### Task directions
Range to output from the entries below: the line containing "504 378 25.39" through the line containing "1130 897 15.14". Set it down exactly, ends included, nothing else.

### Stored data
○ ○ ○ ○

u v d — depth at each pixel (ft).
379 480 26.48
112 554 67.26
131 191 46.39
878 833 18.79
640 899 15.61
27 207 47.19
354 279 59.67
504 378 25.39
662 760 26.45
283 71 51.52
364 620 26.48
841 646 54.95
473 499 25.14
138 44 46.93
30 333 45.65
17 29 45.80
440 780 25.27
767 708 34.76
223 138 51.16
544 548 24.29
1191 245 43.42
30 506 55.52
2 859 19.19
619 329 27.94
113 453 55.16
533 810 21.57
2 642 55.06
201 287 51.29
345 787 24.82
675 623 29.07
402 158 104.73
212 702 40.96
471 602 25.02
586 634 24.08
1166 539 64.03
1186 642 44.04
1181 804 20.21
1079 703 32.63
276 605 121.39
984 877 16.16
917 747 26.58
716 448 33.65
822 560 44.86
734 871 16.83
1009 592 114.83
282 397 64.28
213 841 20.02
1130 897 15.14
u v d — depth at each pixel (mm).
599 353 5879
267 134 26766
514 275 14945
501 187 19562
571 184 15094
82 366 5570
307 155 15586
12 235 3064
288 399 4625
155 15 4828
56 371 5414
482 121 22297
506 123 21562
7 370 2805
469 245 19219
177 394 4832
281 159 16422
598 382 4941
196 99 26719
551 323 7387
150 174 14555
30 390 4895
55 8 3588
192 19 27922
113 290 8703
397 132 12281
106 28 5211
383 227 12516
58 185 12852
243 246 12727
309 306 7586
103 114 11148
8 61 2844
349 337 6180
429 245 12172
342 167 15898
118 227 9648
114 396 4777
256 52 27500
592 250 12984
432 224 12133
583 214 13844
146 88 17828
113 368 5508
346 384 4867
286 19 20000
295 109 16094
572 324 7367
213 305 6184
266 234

○ ○ ○ ○

### Reply
504 378 25.39
662 760 26.45
283 71 51.52
364 620 26.48
841 646 54.95
473 499 25.14
138 44 46.93
30 333 45.65
17 29 45.80
440 780 25.27
767 708 34.76
223 138 51.16
544 548 24.29
1191 245 43.42
30 506 55.52
2 859 19.19
619 329 27.94
113 453 55.16
533 810 21.57
2 642 55.06
201 287 51.29
345 787 24.82
675 623 29.07
402 158 104.73
212 702 40.96
471 602 25.02
586 634 24.08
1166 539 64.03
1186 642 44.04
1181 804 20.21
1079 703 32.63
276 605 121.39
984 877 16.16
917 747 26.58
716 448 33.65
822 560 44.86
734 871 16.83
1009 592 114.83
282 397 64.28
213 841 20.02
1130 897 15.14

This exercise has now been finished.